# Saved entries
******

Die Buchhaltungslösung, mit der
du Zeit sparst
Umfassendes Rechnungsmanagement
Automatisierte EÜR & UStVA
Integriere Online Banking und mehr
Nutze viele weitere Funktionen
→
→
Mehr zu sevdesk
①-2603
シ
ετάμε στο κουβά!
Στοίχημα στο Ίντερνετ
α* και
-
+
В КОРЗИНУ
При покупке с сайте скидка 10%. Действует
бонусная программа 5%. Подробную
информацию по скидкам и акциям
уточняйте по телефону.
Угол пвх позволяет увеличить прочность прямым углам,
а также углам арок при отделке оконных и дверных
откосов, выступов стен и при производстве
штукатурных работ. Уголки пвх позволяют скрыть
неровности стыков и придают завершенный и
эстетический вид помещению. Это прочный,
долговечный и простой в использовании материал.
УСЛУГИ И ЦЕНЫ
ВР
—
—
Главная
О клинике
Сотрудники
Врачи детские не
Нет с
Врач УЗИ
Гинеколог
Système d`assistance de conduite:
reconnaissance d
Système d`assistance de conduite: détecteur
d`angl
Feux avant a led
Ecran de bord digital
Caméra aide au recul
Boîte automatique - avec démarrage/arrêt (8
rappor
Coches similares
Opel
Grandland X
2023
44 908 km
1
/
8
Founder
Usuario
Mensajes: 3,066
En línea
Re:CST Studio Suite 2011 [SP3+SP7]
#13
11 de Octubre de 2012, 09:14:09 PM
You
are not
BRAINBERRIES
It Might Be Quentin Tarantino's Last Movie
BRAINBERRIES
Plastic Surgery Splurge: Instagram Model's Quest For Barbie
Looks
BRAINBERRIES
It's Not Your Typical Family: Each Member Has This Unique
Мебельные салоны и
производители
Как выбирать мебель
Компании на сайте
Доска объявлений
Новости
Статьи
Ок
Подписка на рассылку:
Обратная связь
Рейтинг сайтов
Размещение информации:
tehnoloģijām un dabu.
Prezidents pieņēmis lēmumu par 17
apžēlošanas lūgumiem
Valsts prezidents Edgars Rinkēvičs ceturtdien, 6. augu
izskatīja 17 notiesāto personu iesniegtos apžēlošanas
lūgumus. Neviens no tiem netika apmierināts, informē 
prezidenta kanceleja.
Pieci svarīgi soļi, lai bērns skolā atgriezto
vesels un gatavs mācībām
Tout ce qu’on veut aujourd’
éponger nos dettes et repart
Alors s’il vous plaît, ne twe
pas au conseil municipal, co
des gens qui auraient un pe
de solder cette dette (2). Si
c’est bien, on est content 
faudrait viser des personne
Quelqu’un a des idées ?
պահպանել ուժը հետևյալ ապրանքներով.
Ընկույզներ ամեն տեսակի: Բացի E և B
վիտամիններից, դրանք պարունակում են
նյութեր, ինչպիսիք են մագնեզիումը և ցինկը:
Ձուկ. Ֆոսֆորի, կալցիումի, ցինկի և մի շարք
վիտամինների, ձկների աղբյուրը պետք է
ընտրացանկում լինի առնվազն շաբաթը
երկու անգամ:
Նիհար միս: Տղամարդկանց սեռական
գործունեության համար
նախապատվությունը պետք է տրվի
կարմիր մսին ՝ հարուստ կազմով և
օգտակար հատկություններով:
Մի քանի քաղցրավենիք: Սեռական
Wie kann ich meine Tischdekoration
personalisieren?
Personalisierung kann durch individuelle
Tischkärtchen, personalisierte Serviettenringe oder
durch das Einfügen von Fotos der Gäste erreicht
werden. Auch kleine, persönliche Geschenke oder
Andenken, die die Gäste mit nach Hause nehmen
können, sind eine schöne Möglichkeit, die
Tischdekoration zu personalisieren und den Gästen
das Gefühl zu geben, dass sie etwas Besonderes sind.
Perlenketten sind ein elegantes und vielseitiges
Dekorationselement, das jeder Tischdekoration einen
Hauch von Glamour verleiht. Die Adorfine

******

# AIM OF THE TASK
Transcribe every line of the listing above character for character, keeping the original order and line breaks.

# SOLUTION TO THIS EXERCISE
Die Buchhaltungslösung, mit der
du Zeit sparst
Umfassendes Rechnungsmanagement
Automatisierte EÜR & UStVA
Integriere Online Banking und mehr
Nutze viele weitere Funktionen
→
→
Mehr zu sevdesk
①-2603
シ
ετάμε στο κουβά!
Στοίχημα στο Ίντερνετ
α* και
-
+
В КОРЗИНУ
При покупке с сайте скидка 10%. Действует
бонусная программа 5%. Подробную
информацию по скидкам и акциям
уточняйте по телефону.
Угол пвх позволяет увеличить прочность прямым углам,
а также углам арок при отделке оконных и дверных
откосов, выступов стен и при производстве
штукатурных работ. Уголки пвх позволяют скрыть
неровности стыков и придают завершенный и
эстетический вид помещению. Это прочный,
долговечный и простой в использовании материал.
УСЛУГИ И ЦЕНЫ
ВР
—
—
Главная
О клинике
Сотрудники
Врачи детские не
Нет с
Врач УЗИ
Гинеколог
Système d`assistance de conduite:
reconnaissance d
Système d`assistance de conduite: détecteur
d`angl
Feux avant a led
Ecran de bord digital
Caméra aide au recul
Boîte automatique - avec démarrage/arrêt (8
rappor
Coches similares
Opel
Grandland X
2023
44 908 km
1
/
8
Founder
Usuario
Mensajes: 3,066
En línea
Re:CST Studio Suite 2011 [SP3+SP7]
#13
11 de Octubre de 2012, 09:14:09 PM
You
are not
BRAINBERRIES
It Might Be Quentin Tarantino's Last Movie
BRAINBERRIES
Plastic Surgery Splurge: Instagram Model's Quest For Barbie
Looks
BRAINBERRIES
It's Not Your Typical Family: Each Member Has This Unique
Мебельные салоны и
производители
Как выбирать мебель
Компании на сайте
Доска объявлений
Новости
Статьи
Ок
Подписка на рассылку:
Обратная связь
Рейтинг сайтов
Размещение информации:
tehnoloģijām un dabu.
Prezidents pieņēmis lēmumu par 17
apžēlošanas lūgumiem
Valsts prezidents Edgars Rinkēvičs ceturtdien, 6. augu
izskatīja 17 notiesāto personu iesniegtos apžēlošanas
lūgumus. Neviens no tiem netika apmierināts, informē 
prezidenta kanceleja.
Pieci svarīgi soļi, lai bērns skolā atgriezto
vesels un gatavs mācībām
Tout ce qu’on veut aujourd’
éponger nos dettes et repart
Alors s’il vous plaît, ne twe
pas au conseil municipal, co
des gens qui auraient un pe
de solder cette dette (2). Si
c’est bien, on est content 
faudrait viser des personne
Quelqu’un a des idées ?
պահպանել ուժը հետևյալ ապրանքներով.
Ընկույզներ ամեն տեսակի: Բացի E և B
վիտամիններից, դրանք պարունակում են
նյութեր, ինչպիսիք են մագնեզիումը և ցինկը:
Ձուկ. Ֆոսֆորի, կալցիումի, ցինկի և մի շարք
վիտամինների, ձկների աղբյուրը պետք է
ընտրացանկում լինի առնվազն շաբաթը
երկու անգամ:
Նիհար միս: Տղամարդկանց սեռական
գործունեության համար
նախապատվությունը պետք է տրվի
կարմիր մսին ՝ հարուստ կազմով և
օգտակար հատկություններով:
Մի քանի քաղցրավենիք: Սեռական
Wie kann ich meine Tischdekoration
personalisieren?
Personalisierung kann durch individuelle
Tischkärtchen, personalisierte Serviettenringe oder
durch das Einfügen von Fotos der Gäste erreicht
werden. Auch kleine, persönliche Geschenke oder
Andenken, die die Gäste mit nach Hause nehmen
können, sind eine schöne Möglichkeit, die
Tischdekoration zu personalisieren und den Gästen
das Gefühl zu geben, dass sie etwas Besonderes sind.
Perlenketten sind ein elegantes und vielseitiges
Dekorationselement, das jeder Tischdekoration einen
Hauch von Glamour verleiht. Die Adorfine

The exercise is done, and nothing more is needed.